■ **Page extract**:
• • • • •
Skip to content

Configuration

pg2iceberg is configured via a YAML file passed with --config. Environment variables and CLI flags can override any field — see the CLI Reference for the full list.

Full reference

# Replication source
source:
  mode: logical                  # "logical" (default) or "query"
  postgres:
    host: ""                     # required
    port: 5432
    database: ""                 # required
    user: ""                     # required
    password: ""
    sslmode: disable             # disable | require | verify-ca | verify-full

  # Logical replication mode settings
  logical:
    publication_name: pg2iceberg_pub
    slot_name: pg2iceberg_slot
    snapshot_concurrency: 4      # parallel tables during initial snapshot (default: GOMAXPROCS)
    snapshot_chunk_pages: 2048   # CTID chunk size in pages (~16MB at 8KB/page)
    snapshot_target_file_size:   # target Parquet file size during snapshot (default: 128MB)
    standby_interval: 10s        # how often standby status is sent to PostgreSQL

  # Query mode settings
  query:
    poll_interval: 5s

# Tables to replicate
tables:
  - name: public.orders          # fully-qualified PostgreSQL table name (required)
    iceberg:
      partition:                 # partition transforms, e.g. "day(created_at)", "bucket[16](id)"
        - "day(created_at)"

    # Query mode only
    primary_key: [id]            # required for query mode
    watermark_column: updated_at # required for query mode

# Iceberg sink
sink:
  catalog_uri: ""                # Iceberg REST catalog URL (required)
• • • • •
Dataset items:
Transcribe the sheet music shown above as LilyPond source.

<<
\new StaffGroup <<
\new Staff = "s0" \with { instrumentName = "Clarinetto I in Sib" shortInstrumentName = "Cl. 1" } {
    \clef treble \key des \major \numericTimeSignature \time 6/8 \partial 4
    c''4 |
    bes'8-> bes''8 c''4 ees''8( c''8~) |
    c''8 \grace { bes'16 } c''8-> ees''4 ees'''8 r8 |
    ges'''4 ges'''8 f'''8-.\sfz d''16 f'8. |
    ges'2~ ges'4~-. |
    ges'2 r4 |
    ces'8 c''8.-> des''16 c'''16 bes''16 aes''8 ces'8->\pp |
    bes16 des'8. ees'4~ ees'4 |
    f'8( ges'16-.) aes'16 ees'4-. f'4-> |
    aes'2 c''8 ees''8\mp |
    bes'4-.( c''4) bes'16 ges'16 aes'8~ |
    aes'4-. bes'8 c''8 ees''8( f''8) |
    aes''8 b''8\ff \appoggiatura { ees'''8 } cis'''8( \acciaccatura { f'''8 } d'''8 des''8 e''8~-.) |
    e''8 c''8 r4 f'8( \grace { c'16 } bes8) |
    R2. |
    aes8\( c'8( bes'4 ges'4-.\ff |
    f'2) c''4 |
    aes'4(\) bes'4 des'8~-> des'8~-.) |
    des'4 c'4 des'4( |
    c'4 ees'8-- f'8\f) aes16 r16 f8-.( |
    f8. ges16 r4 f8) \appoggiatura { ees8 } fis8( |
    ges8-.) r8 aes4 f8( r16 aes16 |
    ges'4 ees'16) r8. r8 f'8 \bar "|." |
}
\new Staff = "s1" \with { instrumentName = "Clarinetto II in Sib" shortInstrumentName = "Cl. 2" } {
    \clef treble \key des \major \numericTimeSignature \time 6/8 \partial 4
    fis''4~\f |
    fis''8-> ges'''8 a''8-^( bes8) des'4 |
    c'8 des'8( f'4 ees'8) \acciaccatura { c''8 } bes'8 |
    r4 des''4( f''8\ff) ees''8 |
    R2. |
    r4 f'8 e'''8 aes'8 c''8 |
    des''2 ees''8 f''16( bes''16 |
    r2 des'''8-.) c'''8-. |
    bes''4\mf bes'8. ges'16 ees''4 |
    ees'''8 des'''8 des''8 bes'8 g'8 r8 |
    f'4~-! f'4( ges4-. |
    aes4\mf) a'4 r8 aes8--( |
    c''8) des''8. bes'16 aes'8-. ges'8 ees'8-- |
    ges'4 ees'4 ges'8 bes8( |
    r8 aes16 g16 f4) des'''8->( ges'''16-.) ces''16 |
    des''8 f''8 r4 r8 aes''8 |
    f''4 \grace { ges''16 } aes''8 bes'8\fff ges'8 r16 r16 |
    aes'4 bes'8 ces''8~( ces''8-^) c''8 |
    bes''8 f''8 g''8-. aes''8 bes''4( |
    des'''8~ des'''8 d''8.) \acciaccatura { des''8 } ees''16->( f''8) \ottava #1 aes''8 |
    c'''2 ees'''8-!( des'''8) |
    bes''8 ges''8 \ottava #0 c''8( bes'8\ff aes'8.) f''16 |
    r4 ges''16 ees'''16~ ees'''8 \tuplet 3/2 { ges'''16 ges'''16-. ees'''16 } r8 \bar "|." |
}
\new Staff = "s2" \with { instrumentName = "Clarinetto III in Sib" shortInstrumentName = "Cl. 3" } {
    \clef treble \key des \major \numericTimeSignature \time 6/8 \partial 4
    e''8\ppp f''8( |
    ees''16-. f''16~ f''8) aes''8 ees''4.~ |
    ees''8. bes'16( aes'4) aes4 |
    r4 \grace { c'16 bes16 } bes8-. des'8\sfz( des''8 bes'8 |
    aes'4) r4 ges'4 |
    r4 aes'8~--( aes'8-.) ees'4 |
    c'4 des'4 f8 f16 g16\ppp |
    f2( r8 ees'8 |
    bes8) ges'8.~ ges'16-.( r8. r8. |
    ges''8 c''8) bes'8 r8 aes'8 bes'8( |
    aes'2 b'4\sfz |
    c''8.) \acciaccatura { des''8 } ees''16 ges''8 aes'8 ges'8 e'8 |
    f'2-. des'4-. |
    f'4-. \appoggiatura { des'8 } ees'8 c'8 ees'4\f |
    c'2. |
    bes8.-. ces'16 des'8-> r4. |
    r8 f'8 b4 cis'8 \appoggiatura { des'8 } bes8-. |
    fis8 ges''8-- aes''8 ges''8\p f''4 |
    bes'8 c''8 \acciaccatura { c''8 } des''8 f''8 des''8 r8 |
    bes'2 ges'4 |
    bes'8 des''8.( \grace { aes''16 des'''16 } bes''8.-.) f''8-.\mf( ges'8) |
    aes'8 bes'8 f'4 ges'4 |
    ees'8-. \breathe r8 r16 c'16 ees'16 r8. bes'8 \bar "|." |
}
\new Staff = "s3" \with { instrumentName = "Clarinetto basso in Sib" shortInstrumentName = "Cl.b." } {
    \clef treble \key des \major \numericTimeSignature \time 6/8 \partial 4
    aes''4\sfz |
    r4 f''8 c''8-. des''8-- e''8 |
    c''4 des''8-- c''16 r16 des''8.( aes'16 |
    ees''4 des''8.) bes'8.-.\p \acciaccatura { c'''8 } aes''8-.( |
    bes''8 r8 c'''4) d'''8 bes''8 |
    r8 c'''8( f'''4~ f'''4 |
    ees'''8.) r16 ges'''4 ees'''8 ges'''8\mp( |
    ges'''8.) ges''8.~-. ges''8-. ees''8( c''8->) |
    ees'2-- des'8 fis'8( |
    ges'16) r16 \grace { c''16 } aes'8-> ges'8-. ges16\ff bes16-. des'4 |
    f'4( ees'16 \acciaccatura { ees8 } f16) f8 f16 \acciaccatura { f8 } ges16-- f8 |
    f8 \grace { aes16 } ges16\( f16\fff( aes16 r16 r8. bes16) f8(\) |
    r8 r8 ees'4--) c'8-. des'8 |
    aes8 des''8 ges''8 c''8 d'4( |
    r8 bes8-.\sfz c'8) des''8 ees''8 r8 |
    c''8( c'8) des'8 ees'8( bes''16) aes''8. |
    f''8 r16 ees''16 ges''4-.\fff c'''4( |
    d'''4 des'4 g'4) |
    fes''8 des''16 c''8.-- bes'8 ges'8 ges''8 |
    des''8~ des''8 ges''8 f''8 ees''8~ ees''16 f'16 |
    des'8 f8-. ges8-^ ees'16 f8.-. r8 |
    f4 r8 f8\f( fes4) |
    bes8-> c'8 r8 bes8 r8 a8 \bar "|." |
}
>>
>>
• • • • •
■ **Given request 1**: Print the part of the pg2iceberg configuration page from "# Logical replication" to "snapshot (default: GOMAXPROCS)" with no changes.
■ **Given request 2**: Decide whether each statement below agrees with the pg2iceberg configuration page, answering yes or no and quoting the words from the page that settle it. (a) The PostgreSQL port in the source settings is 5432. (b) The primary_key field is required for logical replication mode. (c) The query mode poll interval is set to 10s.

■ **Written answer 1**:
# Logical replication mode settings
  logical:
    publication_name: pg2iceberg_pub
    slot_name: pg2iceberg_slot
    snapshot_concurrency: 4      # parallel tables during initial snapshot (default: GOMAXPROCS)

■ **Written answer 2**:
(a) Yes: "port: 5432"
(b) No: "required for query mode"
(c) No: "poll_interval: 5s"